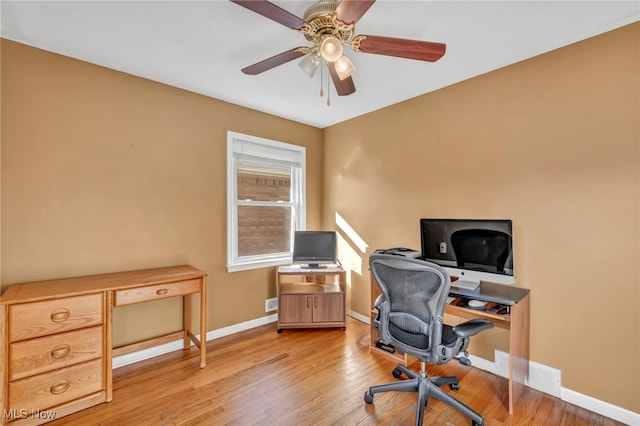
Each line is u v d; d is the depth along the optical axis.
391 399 1.96
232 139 2.99
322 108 3.13
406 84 2.54
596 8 1.58
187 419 1.77
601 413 1.82
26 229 1.98
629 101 1.72
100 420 1.75
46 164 2.04
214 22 1.73
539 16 1.65
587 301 1.88
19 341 1.65
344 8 1.29
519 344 1.92
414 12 1.62
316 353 2.58
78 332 1.82
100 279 2.11
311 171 3.71
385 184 3.09
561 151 1.97
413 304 1.76
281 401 1.94
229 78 2.46
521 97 2.14
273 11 1.29
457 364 2.44
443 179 2.60
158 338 2.47
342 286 3.12
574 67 1.91
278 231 3.46
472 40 1.88
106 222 2.28
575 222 1.92
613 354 1.79
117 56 2.12
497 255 2.04
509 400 1.83
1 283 1.90
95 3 1.56
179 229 2.66
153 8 1.60
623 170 1.75
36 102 2.00
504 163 2.23
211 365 2.38
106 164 2.28
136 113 2.41
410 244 2.86
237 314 3.04
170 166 2.60
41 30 1.81
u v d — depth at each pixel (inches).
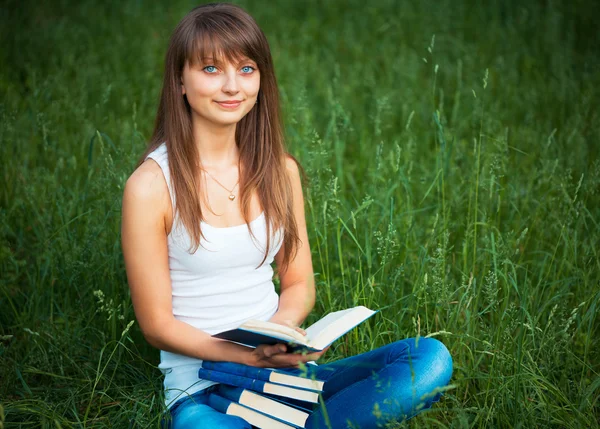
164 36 297.4
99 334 138.3
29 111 207.3
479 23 309.1
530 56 274.4
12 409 116.0
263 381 101.3
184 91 106.8
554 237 163.2
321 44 304.0
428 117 235.0
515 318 127.0
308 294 118.7
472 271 141.6
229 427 97.0
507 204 175.9
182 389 108.1
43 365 130.0
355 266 154.9
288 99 232.7
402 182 169.3
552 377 126.9
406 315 140.7
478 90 241.0
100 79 251.3
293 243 117.4
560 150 193.0
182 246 106.3
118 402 122.3
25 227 171.8
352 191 190.9
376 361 107.6
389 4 334.3
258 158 111.4
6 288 148.8
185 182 104.9
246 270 110.0
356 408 102.1
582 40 283.4
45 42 278.7
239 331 95.0
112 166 155.7
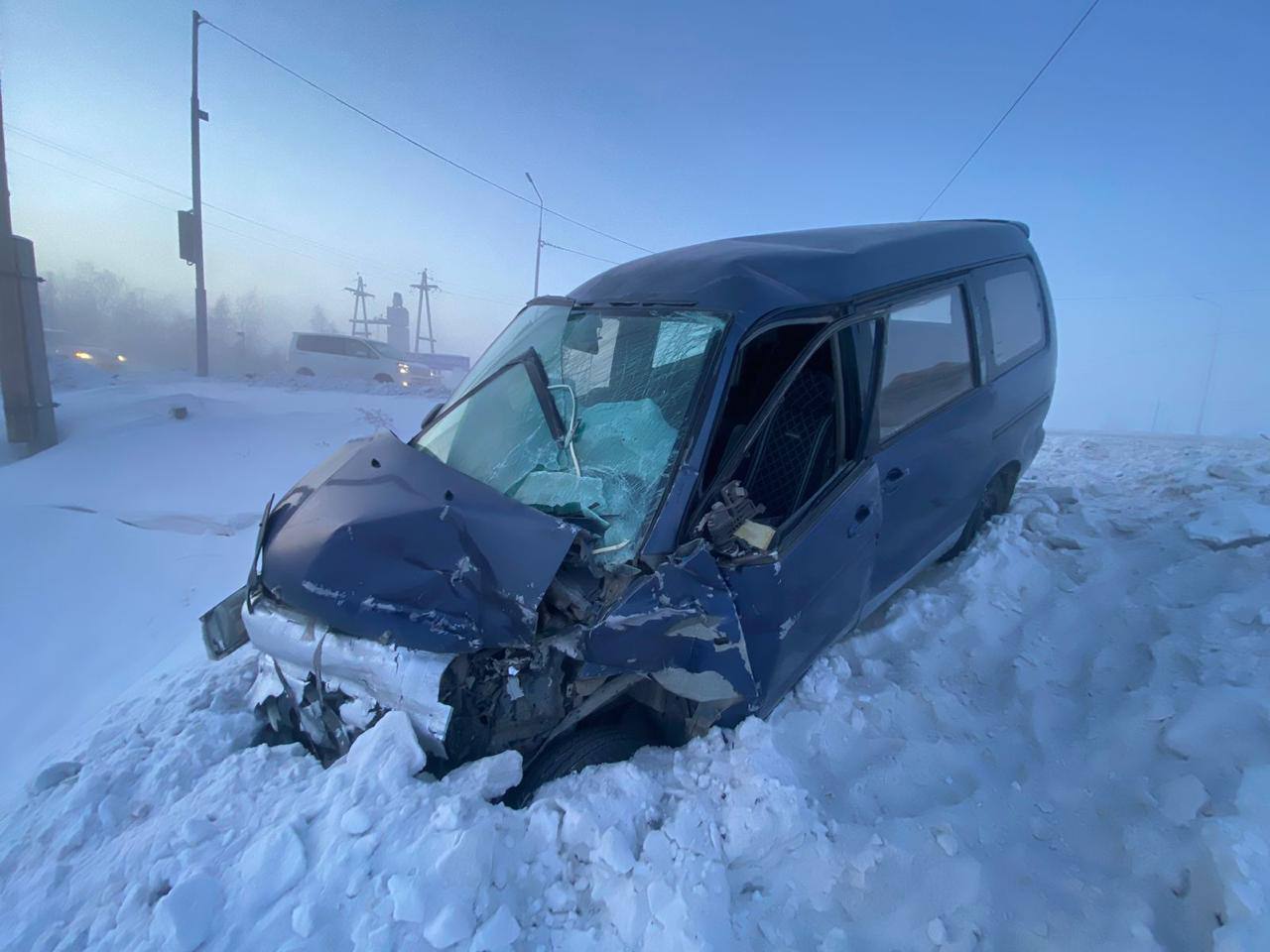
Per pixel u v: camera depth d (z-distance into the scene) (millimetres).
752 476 3486
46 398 11211
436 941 2059
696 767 2852
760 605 3012
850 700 3359
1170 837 2311
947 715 3271
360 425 12586
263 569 3066
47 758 3938
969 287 4348
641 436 3129
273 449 10781
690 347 3227
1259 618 3209
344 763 2625
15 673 5555
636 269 3895
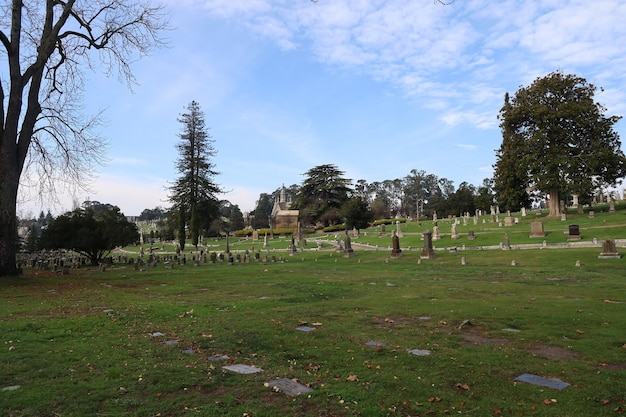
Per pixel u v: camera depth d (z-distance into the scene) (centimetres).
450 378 630
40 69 2362
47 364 705
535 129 5719
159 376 640
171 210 8088
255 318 1126
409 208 15162
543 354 755
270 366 701
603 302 1280
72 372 664
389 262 3269
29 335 921
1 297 1620
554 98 5694
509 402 540
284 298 1513
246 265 3519
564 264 2523
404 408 521
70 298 1590
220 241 9100
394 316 1140
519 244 3838
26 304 1422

#### [Task objective]
Could you repeat all of the entries exactly, without the pictures?

#### [Task result]
Each line is u v d; d is the depth along the optical axis.
391 399 1.96
232 139 2.99
322 108 3.13
406 84 2.54
596 8 1.58
187 419 1.77
601 413 1.82
26 229 1.98
629 101 1.72
100 420 1.75
46 164 2.04
214 22 1.73
539 16 1.65
587 301 1.88
19 341 1.65
344 8 1.29
519 344 1.92
414 12 1.62
316 353 2.58
78 332 1.82
100 279 2.11
311 171 3.71
385 184 3.09
561 151 1.97
413 304 1.76
281 401 1.94
229 78 2.46
521 97 2.14
273 11 1.29
457 364 2.44
443 179 2.60
158 338 2.47
342 286 3.12
574 67 1.91
278 231 3.46
472 40 1.88
106 222 2.28
575 222 1.92
613 354 1.79
117 56 2.12
497 255 2.04
509 400 1.83
1 283 1.90
95 3 1.56
179 229 2.66
153 8 1.60
623 170 1.75
36 102 2.00
504 163 2.23
211 365 2.38
106 164 2.28
136 113 2.41
410 244 2.86
237 314 3.04
170 166 2.60
41 30 1.81
u v d — depth at each pixel (inches).
164 36 297.4
99 334 138.3
29 111 207.3
479 23 309.1
530 56 274.4
12 409 116.0
263 381 101.3
184 91 106.8
554 237 163.2
321 44 304.0
428 117 235.0
515 318 127.0
308 294 118.7
472 271 141.6
229 427 97.0
507 204 175.9
182 389 108.1
43 365 130.0
355 266 154.9
288 99 232.7
402 182 169.3
552 377 126.9
406 315 140.7
478 90 241.0
100 79 251.3
293 243 117.4
560 150 193.0
182 246 106.3
118 402 122.3
25 227 171.8
352 191 190.9
376 361 107.6
389 4 334.3
258 158 111.4
6 288 148.8
185 182 104.9
246 270 110.0
356 408 102.1
582 40 283.4
45 42 278.7
239 331 95.0
112 166 155.7
Per pixel u v: camera depth d (z-distance into the scene) (millimetres).
752 476 3486
46 398 11211
436 941 2059
696 767 2852
760 605 3012
850 700 3359
1170 837 2311
947 715 3271
360 425 12586
263 569 3066
47 758 3938
969 287 4348
641 436 3129
273 449 10781
690 347 3227
1259 618 3209
344 763 2625
15 673 5555
636 269 3895
Per pixel u v: camera depth d (z-distance into the scene) (centimetres).
450 378 630
40 69 2362
47 364 705
535 129 5719
159 376 640
171 210 8088
255 318 1126
409 208 15162
543 354 755
270 366 701
603 302 1280
72 372 664
389 262 3269
29 335 921
1 297 1620
554 98 5694
509 402 540
284 298 1513
246 265 3519
564 264 2523
404 408 521
70 298 1590
220 241 9100
394 316 1140
519 244 3838
26 304 1422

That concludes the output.